Can you reproduce the stretch from the line containing "left wrist: (640, 219, -17)" through the line containing "right ankle: (523, 603, 16)", scaling every x and y pixel coordinate and every depth value by 0.6 and rounding each to a whole number, with halves rounded up?

[Body or hand keypoint data]

+--

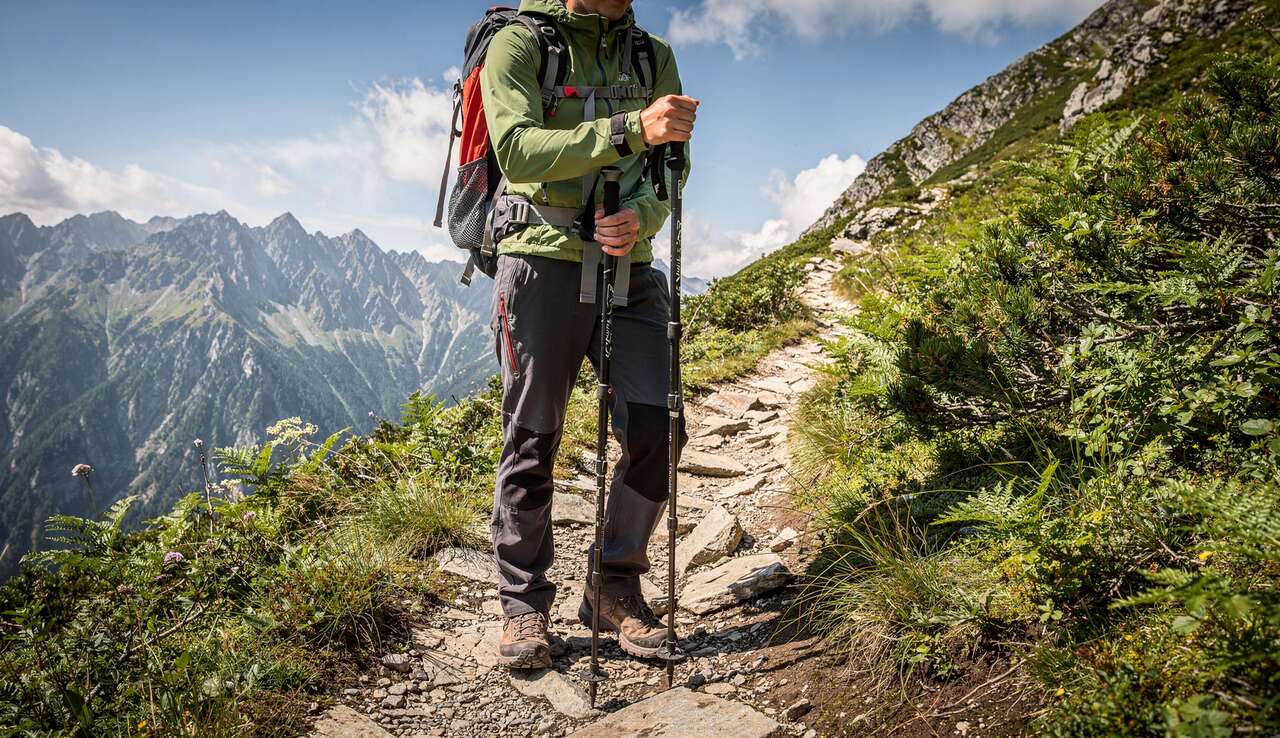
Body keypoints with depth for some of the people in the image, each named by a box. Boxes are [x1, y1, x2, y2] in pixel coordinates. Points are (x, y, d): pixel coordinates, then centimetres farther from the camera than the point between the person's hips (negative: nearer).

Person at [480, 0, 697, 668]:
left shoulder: (655, 56, 14)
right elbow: (516, 150, -17)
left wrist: (640, 219, -17)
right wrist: (631, 130, -27)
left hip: (629, 268, 4)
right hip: (542, 260, -3)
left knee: (657, 429, -6)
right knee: (531, 441, 1)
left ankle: (615, 587, 13)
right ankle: (523, 603, 16)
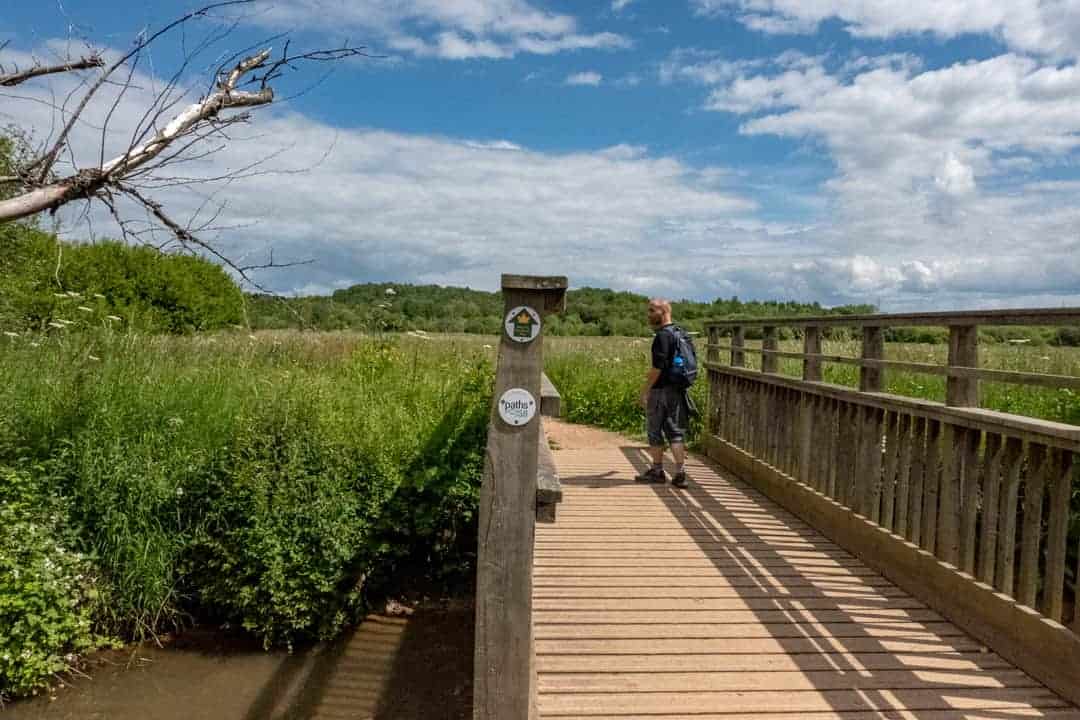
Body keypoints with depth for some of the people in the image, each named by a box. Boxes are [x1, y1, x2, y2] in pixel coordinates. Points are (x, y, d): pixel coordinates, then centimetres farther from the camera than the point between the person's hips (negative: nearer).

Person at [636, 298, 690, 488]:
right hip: (678, 390, 8)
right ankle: (680, 473, 3)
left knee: (655, 430, 6)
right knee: (676, 431, 7)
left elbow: (658, 366, -21)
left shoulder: (663, 335, -15)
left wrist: (645, 390, -15)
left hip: (661, 389, -8)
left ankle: (657, 471, 14)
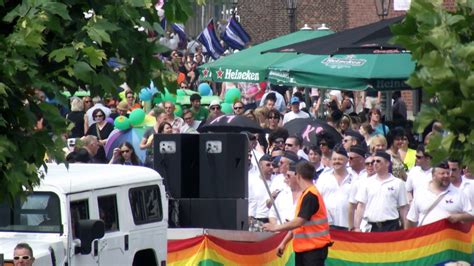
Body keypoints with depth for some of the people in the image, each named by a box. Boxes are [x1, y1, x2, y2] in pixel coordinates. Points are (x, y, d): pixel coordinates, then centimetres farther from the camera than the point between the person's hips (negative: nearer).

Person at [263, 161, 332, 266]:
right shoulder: (305, 194, 15)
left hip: (314, 248, -10)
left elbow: (299, 221, -23)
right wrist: (284, 242, 18)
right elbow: (297, 223, 21)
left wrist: (276, 227, -15)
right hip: (302, 247, 10)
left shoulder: (310, 195, -17)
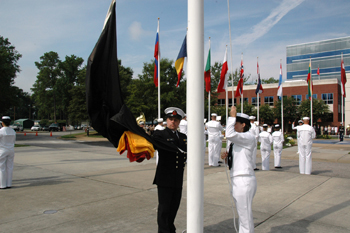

+--

§ RESULT OF THE TASK:
left wrist: (384, 131, -10)
right wrist: (379, 78, -16)
left hip: (377, 161, 2)
right hip: (325, 156, -2)
left knee: (394, 257, -4)
right knee: (319, 265, 1)
left ankle: (369, 352, 8)
right ankle: (314, 362, 10)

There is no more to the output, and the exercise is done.